Explanation:

In Figure , AB is the tower and $\mathrm{BC}$ is the length of the shadow when the Sun’s altitude is 60°, i.e., the angle of elevation of the top of the tower from the tip of the shadow is 60° and $\mathrm{DB}$ is the length of the shadow, when the angle of elevation is 30°.
Now, let $\mathrm{AB}$ be $h\mathrm{m}$ and $\mathrm{BC}$ be $x\mathrm{m}$. According to the question, $\mathrm{DB}$ is $40\mathrm{m}$ longer than $\mathrm{BC}$.

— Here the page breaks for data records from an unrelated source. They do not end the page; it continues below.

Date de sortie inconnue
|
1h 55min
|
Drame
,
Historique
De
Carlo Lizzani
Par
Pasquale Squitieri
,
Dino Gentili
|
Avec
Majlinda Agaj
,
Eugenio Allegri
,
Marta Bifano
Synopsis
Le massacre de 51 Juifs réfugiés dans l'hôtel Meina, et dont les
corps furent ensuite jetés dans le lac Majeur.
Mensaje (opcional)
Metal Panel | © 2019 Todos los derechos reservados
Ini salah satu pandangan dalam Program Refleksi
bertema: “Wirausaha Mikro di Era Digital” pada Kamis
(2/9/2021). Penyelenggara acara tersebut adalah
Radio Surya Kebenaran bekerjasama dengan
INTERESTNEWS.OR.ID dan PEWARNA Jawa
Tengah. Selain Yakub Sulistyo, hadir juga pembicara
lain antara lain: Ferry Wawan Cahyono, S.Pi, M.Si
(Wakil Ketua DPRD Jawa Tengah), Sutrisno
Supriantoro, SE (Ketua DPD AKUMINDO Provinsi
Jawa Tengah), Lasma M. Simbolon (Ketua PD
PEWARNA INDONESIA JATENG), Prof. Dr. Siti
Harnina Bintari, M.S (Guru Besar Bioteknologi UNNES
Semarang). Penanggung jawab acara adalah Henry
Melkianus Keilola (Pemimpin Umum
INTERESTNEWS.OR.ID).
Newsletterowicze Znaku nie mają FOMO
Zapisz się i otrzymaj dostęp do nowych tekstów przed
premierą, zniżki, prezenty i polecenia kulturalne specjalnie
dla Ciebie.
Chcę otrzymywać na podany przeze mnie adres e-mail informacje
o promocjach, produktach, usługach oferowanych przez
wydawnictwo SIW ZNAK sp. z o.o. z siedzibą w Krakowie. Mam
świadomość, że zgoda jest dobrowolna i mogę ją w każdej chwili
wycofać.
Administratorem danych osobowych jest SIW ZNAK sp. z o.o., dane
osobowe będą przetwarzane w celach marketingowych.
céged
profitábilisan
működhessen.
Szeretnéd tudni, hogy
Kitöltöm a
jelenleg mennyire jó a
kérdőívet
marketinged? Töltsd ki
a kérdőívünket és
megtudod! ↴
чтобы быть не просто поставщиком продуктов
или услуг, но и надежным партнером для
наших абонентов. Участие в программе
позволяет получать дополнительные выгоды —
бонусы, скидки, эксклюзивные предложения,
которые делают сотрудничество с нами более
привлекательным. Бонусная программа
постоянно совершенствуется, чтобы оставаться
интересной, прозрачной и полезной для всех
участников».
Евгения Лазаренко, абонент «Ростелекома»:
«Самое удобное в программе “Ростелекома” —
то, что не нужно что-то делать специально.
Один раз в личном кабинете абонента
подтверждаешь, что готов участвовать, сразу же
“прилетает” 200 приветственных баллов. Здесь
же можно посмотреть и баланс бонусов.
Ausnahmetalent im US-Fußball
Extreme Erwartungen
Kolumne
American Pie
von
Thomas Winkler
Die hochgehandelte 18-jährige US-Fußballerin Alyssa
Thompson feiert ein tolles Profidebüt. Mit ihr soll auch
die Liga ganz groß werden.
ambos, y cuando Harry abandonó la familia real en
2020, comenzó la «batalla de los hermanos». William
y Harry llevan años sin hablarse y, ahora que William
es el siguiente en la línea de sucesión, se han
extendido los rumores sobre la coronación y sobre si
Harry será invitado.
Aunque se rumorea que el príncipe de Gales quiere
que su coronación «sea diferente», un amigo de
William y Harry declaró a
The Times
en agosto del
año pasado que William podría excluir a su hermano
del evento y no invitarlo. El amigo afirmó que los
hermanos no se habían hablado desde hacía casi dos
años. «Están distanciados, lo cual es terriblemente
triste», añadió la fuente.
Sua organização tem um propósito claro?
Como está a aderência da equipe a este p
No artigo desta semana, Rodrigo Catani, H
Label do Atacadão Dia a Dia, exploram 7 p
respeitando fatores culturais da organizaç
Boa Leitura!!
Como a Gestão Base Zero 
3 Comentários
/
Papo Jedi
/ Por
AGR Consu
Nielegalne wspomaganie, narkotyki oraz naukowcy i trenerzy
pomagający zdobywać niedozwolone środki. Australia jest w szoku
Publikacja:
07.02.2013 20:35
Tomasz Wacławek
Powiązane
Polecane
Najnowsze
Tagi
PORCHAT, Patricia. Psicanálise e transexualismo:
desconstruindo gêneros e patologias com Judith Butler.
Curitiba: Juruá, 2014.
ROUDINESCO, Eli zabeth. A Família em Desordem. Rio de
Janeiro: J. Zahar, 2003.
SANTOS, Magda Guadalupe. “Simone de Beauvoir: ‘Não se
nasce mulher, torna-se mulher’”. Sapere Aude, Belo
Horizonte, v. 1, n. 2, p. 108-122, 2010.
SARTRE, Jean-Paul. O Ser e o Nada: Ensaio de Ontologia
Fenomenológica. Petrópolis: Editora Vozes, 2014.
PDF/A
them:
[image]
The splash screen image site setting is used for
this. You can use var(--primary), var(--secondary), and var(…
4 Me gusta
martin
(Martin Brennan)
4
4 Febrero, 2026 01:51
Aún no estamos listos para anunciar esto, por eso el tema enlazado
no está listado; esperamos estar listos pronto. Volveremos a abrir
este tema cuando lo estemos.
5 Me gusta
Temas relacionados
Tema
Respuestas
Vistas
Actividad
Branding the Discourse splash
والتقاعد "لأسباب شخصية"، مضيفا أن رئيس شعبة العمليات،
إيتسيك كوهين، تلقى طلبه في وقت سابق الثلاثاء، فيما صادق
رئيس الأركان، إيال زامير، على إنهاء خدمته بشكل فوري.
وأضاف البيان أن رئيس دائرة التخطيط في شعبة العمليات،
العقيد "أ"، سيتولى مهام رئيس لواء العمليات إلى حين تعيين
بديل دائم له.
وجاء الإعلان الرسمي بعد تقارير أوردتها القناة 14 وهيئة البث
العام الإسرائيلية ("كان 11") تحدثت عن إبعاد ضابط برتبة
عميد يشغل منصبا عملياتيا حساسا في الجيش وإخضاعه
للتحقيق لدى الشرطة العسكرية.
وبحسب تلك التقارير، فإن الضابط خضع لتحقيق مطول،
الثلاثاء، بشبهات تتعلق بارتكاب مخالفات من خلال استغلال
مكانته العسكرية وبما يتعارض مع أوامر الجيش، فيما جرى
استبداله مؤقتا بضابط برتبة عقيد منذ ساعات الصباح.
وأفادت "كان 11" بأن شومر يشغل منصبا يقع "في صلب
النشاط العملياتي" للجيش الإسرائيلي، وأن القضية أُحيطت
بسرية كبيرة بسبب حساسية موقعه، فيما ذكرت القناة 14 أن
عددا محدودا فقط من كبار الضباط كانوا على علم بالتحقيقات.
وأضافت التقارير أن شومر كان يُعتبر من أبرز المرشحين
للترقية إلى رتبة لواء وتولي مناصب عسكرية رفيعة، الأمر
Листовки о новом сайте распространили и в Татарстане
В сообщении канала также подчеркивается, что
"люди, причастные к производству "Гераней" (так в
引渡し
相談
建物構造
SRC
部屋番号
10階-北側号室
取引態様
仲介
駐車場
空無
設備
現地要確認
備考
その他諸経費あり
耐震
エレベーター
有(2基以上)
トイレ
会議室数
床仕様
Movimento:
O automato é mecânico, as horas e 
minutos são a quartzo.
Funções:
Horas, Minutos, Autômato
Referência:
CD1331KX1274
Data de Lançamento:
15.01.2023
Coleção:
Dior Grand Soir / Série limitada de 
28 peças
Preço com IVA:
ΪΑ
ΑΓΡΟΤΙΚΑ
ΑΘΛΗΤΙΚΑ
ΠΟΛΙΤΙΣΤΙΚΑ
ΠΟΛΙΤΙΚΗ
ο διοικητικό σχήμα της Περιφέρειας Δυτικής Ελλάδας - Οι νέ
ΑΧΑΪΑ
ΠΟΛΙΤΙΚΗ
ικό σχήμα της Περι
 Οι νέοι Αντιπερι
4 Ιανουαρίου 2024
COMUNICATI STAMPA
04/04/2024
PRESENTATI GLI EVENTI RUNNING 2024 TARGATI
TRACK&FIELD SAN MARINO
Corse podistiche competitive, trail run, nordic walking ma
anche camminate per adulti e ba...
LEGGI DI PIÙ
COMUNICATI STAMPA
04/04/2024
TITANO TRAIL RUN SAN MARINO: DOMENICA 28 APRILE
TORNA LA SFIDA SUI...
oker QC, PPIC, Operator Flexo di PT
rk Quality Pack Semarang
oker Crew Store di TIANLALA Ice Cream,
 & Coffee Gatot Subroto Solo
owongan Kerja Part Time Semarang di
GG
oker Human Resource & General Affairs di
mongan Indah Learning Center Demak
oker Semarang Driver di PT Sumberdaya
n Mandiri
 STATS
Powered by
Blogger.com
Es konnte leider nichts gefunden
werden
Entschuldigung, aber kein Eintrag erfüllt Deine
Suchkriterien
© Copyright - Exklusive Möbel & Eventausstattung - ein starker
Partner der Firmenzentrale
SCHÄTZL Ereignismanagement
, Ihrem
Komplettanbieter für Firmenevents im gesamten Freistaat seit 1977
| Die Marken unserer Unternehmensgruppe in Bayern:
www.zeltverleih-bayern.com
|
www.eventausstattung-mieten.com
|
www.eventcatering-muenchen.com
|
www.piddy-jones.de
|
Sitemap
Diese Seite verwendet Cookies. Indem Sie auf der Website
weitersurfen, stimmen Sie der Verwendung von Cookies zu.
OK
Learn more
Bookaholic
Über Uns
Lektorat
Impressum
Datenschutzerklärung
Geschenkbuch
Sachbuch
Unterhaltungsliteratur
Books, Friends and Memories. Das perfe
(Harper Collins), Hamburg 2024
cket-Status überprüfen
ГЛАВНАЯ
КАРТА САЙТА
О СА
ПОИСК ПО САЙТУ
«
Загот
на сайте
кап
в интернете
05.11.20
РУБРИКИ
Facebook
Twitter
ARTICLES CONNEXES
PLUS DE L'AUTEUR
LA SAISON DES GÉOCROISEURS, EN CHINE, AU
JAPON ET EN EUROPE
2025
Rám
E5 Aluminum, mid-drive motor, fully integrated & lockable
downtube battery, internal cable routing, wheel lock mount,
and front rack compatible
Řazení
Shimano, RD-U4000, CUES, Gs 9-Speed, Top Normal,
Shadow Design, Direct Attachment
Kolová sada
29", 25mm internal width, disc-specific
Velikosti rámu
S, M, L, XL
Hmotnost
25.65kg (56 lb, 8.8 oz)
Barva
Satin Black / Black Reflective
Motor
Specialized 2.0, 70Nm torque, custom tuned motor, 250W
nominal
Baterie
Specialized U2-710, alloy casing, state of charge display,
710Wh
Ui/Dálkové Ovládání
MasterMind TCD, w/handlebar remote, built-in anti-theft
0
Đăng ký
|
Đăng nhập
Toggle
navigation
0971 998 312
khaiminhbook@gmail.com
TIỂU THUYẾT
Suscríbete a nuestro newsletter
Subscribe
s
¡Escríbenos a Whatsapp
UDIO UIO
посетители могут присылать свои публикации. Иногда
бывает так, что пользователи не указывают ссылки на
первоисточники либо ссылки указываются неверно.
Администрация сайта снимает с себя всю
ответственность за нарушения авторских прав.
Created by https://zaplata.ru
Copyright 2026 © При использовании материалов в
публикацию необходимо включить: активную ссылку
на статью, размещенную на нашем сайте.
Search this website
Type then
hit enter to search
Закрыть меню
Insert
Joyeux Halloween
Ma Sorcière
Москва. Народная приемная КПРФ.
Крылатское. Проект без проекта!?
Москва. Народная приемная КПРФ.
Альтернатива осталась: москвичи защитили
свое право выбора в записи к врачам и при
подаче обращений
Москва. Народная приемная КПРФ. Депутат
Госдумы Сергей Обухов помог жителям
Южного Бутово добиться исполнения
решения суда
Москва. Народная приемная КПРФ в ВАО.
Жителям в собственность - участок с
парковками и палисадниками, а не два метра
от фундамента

So, $\mathrm{DB}=(40+x)\mathrm{m}$
Now, we have two right triangles $\mathrm{ABC}$ and $\mathrm{ABD}$.
In ΔABC, tan60°= $ \displaystyle \dfrac{{AB}}{{BC}}$
or ,  √3 = $\displaystyle \dfrac{h}{x}$
In ΔABD, tan30° = $ \displaystyle \dfrac{{AB}}{{BD}}$
​i.e.,  $\displaystyle \dfrac{1}{{\sqrt{3}}}=\dfrac{h}{{x+40}}$
Putting this value in (2), we get (x√3​) √3​ = x + 40,
i.e., 3x = x + 40
i.e., x = 20
So, h = 20√3 ​[From(1)]
Therefore, the height of the tower is 20√3​ m.